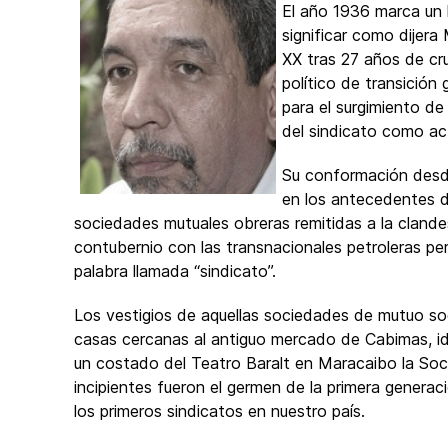
El año 1936 marca un 
significar como dijera
XX tras 27 años de cr
político de transición
para el surgimiento de 
del sindicato como act
Su conformación desde 
en los antecedentes d
sociedades mutuales obreras remitidas a la cland
contubernio con las transnacionales petroleras pe
palabra llamada “sindicato”.
Los vestigios de aquellas sociedades de mutuo so
casas cercanas al antiguo mercado de Cabimas, i
un costado del Teatro Baralt en Maracaibo la Soc
incipientes fueron el germen de la primera generac
los primeros sindicatos en nuestro país.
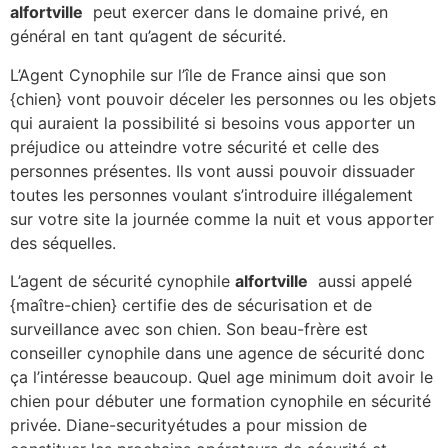
alfortville
peut exercer dans le domaine privé, en
général en tant qu’agent de sécurité.
L’Agent Cynophile sur l’île de France ainsi que son
{chien} vont pouvoir déceler les personnes ou les objets
qui auraient la possibilité si besoins vous apporter un
préjudice ou atteindre votre sécurité et celle des
personnes présentes. Ils vont aussi pouvoir dissuader
toutes les personnes voulant s’introduire illégalement
sur votre site la journée comme la nuit et vous apporter
des séquelles.
L’agent de sécurité cynophile
alfortville
aussi appelé
{maître-chien} certifie des de sécurisation et de
surveillance avec son chien. Son beau-frère est
conseiller cynophile dans une agence de sécurité donc
ça l’intéresse beaucoup. Quel age minimum doit avoir le
chien pour débuter une formation cynophile en sécurité
privée. Diane-securityétudes a pour mission de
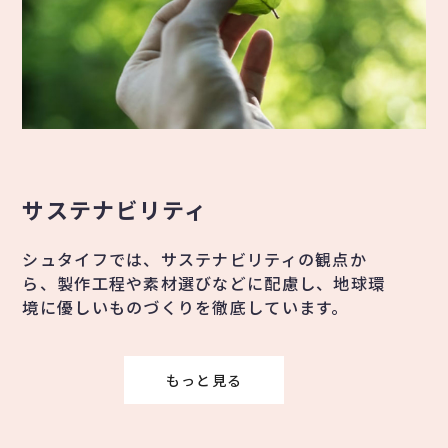
サステナビリティ
シュタイフでは、サステナビリティの観点か
ら、製作工程や素材選びなどに配慮し、地球環
境に優しいものづくりを徹底しています。
もっと見る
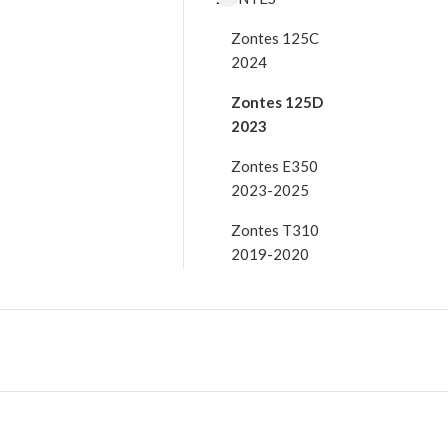
Zontes 125C
2024
Zontes 125D
2023
Zontes E350
2023-2025
Zontes T310
2019-2020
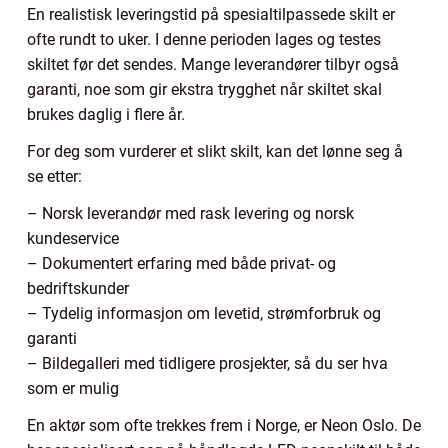
En realistisk leveringstid på spesialtilpassede skilt er
ofte rundt to uker. I denne perioden lages og testes
skiltet før det sendes. Mange leverandører tilbyr også
garanti, noe som gir ekstra trygghet når skiltet skal
brukes daglig i flere år.
For deg som vurderer et slikt skilt, kan det lønne seg å
se etter:
– Norsk leverandør med rask levering og norsk
kundeservice
– Dokumentert erfaring med både privat- og
bedriftskunder
– Tydelig informasjon om levetid, strømforbruk og
garanti
– Bildegalleri med tidligere prosjekter, så du ser hva
som er mulig
En aktør som ofte trekkes frem i Norge, er Neon Oslo. De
□ □ □ □ □
Format the text lines of the listing above as a Markdown table with the columns "No." and "Line", numbering each row and omitting blank lines. Leave the pictures out of the table.

| No. | Line |
|---|---|
| 1 | El año 1936 marca un  |
| 2 | significar como dijera |
| 3 | XX tras 27 años de cr |
| 4 | político de transición |
| 5 | para el surgimiento de  |
| 6 | del sindicato como act |
| 7 | Su conformación desde  |
| 8 | en los antecedentes d |
| 9 | sociedades mutuales obreras remitidas a la cland |
| 10 | contubernio con las transnacionales petroleras pe |
| 11 | palabra llamada “sindicato”. |
| 12 | Los vestigios de aquellas sociedades de mutuo so |
| 13 | casas cercanas al antiguo mercado de Cabimas, i |
| 14 | un costado del Teatro Baralt en Maracaibo la Soc |
| 15 | incipientes fueron el germen de la primera generac |
| 16 | los primeros sindicatos en nuestro país. |
| 17 | alfortville |
| 18 | peut exercer dans le domaine privé, en |
| 19 | général en tant qu’agent de sécurité. |
| 20 | L’Agent Cynophile sur l’île de France ainsi que son |
| 21 | {chien} vont pouvoir déceler les personnes ou les objets |
| 22 | qui auraient la possibilité si besoins vous apporter un |
| 23 | préjudice ou atteindre votre sécurité et celle des |
| 24 | personnes présentes. Ils vont aussi pouvoir dissuader |
| 25 | toutes les personnes voulant s’introduire illégalement |
| 26 | sur votre site la journée comme la nuit et vous apporter |
| 27 | des séquelles. |
| 28 | L’agent de sécurité cynophile |
| 29 | alfortville |
| 30 | aussi appelé |
| 31 | {maître-chien} certifie des de sécurisation et de |
| 32 | surveillance avec son chien. Son beau-frère est |
| 33 | conseiller cynophile dans une agence de sécurité donc |
| 34 | ça l’intéresse beaucoup. Quel age minimum doit avoir le |
| 35 | chien pour débuter une formation cynophile en sécurité |
| 36 | privée. Diane-securityétudes a pour mission de |
| 37 | サステナビリティ |
| 38 | シュタイフでは、サステナビリティの観点か |
| 39 | ら、製作工程や素材選びなどに配慮し、地球環 |
| 40 | 境に優しいものづくりを徹底しています。 |
| 41 | もっと見る |
| 42 | Zontes 125C |
| 43 | 2024 |
| 44 | Zontes 125D |
| 45 | 2023 |
| 46 | Zontes E350 |
| 47 | 2023-2025 |
| 48 | Zontes T310 |
| 49 | 2019-2020 |
| 50 | En realistisk leveringstid på spesialtilpassede skilt er |
| 51 | ofte rundt to uker. I denne perioden lages og testes |
| 52 | skiltet før det sendes. Mange leverandører tilbyr også |
| 53 | garanti, noe som gir ekstra trygghet når skiltet skal |
| 54 | brukes daglig i flere år. |
| 55 | For deg som vurderer et slikt skilt, kan det lønne seg å |
| 56 | se etter: |
| 57 | – Norsk leverandør med rask levering og norsk |
| 58 | kundeservice |
| 59 | – Dokumentert erfaring med både privat- og |
| 60 | bedriftskunder |
| 61 | – Tydelig informasjon om levetid, strømforbruk og |
| 62 | garanti |
| 63 | – Bildegalleri med tidligere prosjekter, så du ser hva |
| 64 | som er mulig |
| 65 | En aktør som ofte trekkes frem i Norge, er Neon Oslo. De |